Stated exercise: Copy every line of the entries below, character for character and in the same order.

Record excerpts:
↓↓↓

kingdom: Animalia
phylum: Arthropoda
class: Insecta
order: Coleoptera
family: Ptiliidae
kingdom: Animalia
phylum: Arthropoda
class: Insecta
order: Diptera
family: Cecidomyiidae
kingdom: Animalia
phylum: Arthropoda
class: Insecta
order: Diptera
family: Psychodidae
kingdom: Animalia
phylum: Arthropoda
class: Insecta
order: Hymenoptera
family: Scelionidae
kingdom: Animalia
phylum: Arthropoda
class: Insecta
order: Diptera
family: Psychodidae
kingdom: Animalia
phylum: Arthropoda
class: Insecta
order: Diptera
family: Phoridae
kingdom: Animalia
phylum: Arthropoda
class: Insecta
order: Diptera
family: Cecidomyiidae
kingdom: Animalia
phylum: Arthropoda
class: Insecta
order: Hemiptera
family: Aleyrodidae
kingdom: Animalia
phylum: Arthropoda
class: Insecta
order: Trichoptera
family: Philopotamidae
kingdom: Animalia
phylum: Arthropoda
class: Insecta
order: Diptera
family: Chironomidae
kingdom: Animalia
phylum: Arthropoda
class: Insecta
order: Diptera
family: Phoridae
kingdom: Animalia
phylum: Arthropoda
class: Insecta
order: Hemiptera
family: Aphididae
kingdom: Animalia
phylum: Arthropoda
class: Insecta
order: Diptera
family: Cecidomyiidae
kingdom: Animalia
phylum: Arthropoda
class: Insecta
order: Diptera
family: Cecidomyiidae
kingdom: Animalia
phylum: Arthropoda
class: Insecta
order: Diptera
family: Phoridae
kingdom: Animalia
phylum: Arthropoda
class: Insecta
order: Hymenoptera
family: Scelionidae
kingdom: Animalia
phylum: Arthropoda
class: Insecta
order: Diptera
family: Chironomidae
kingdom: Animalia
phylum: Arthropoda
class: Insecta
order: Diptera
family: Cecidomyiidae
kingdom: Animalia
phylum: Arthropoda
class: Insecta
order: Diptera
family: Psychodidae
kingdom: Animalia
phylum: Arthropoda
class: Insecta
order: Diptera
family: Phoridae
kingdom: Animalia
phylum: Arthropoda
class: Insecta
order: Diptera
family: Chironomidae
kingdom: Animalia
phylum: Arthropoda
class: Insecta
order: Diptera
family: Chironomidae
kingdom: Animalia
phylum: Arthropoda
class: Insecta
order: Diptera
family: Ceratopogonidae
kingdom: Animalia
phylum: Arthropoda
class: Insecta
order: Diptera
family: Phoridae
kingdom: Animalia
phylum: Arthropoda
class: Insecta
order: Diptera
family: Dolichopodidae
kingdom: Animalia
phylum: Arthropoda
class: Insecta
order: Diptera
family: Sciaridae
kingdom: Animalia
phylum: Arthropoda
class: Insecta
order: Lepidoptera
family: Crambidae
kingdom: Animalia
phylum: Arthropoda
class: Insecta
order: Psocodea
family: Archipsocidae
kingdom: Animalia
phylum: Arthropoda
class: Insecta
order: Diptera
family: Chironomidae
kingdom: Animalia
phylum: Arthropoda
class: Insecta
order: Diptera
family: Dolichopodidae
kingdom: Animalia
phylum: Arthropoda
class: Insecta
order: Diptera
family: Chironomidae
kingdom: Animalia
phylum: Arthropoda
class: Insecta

↑↑↑

Exercise output:
kingdom: Animalia
phylum: Arthropoda
class: Insecta
order: Coleoptera
family: Ptiliidae
kingdom: Animalia
phylum: Arthropoda
class: Insecta
order: Diptera
family: Cecidomyiidae
kingdom: Animalia
phylum: Arthropoda
class: Insecta
order: Diptera
family: Psychodidae
kingdom: Animalia
phylum: Arthropoda
class: Insecta
order: Hymenoptera
family: Scelionidae
kingdom: Animalia
phylum: Arthropoda
class: Insecta
order: Diptera
family: Psychodidae
kingdom: Animalia
phylum: Arthropoda
class: Insecta
order: Diptera
family: Phoridae
kingdom: Animalia
phylum: Arthropoda
class: Insecta
order: Diptera
family: Cecidomyiidae
kingdom: Animalia
phylum: Arthropoda
class: Insecta
order: Hemiptera
family: Aleyrodidae
kingdom: Animalia
phylum: Arthropoda
class: Insecta
order: Trichoptera
family: Philopotamidae
kingdom: Animalia
phylum: Arthropoda
class: Insecta
order: Diptera
family: Chironomidae
kingdom: Animalia
phylum: Arthropoda
class: Insecta
order: Diptera
family: Phoridae
kingdom: Animalia
phylum: Arthropoda
class: Insecta
order: Hemiptera
family: Aphididae
kingdom: Animalia
phylum: Arthropoda
class: Insecta
order: Diptera
family: Cecidomyiidae
kingdom: Animalia
phylum: Arthropoda
class: Insecta
order: Diptera
family: Cecidomyiidae
kingdom: Animalia
phylum: Arthropoda
class: Insecta
order: Diptera
family: Phoridae
kingdom: Animalia
phylum: Arthropoda
class: Insecta
order: Hymenoptera
family: Scelionidae
kingdom: Animalia
phylum: Arthropoda
class: Insecta
order: Diptera
family: Chironomidae
kingdom: Animalia
phylum: Arthropoda
class: Insecta
order: Diptera
family: Cecidomyiidae
kingdom: Animalia
phylum: Arthropoda
class: Insecta
order: Diptera
family: Psychodidae
kingdom: Animalia
phylum: Arthropoda
class: Insecta
order: Diptera
family: Phoridae
kingdom: Animalia
phylum: Arthropoda
class: Insecta
order: Diptera
family: Chironomidae
kingdom: Animalia
phylum: Arthropoda
class: Insecta
order: Diptera
family: Chironomidae
kingdom: Animalia
phylum: Arthropoda
class: Insecta
order: Diptera
family: Ceratopogonidae
kingdom: Animalia
phylum: Arthropoda
class: Insecta
order: Diptera
family: Phoridae
kingdom: Animalia
phylum: Arthropoda
class: Insecta
order: Diptera
family: Dolichopodidae
kingdom: Animalia
phylum: Arthropoda
class: Insecta
order: Diptera
family: Sciaridae
kingdom: Animalia
phylum: Arthropoda
class: Insecta
order: Lepidoptera
family: Crambidae
kingdom: Animalia
phylum: Arthropoda
class: Insecta
order: Psocodea
family: Archipsocidae
kingdom: Animalia
phylum: Arthropoda
class: Insecta
order: Diptera
family: Chironomidae
kingdom: Animalia
phylum: Arthropoda
class: Insecta
order: Diptera
family: Dolichopodidae
kingdom: Animalia
phylum: Arthropoda
class: Insecta
order: Diptera
family: Chironomidae
kingdom: Animalia
phylum: Arthropoda
class: Insecta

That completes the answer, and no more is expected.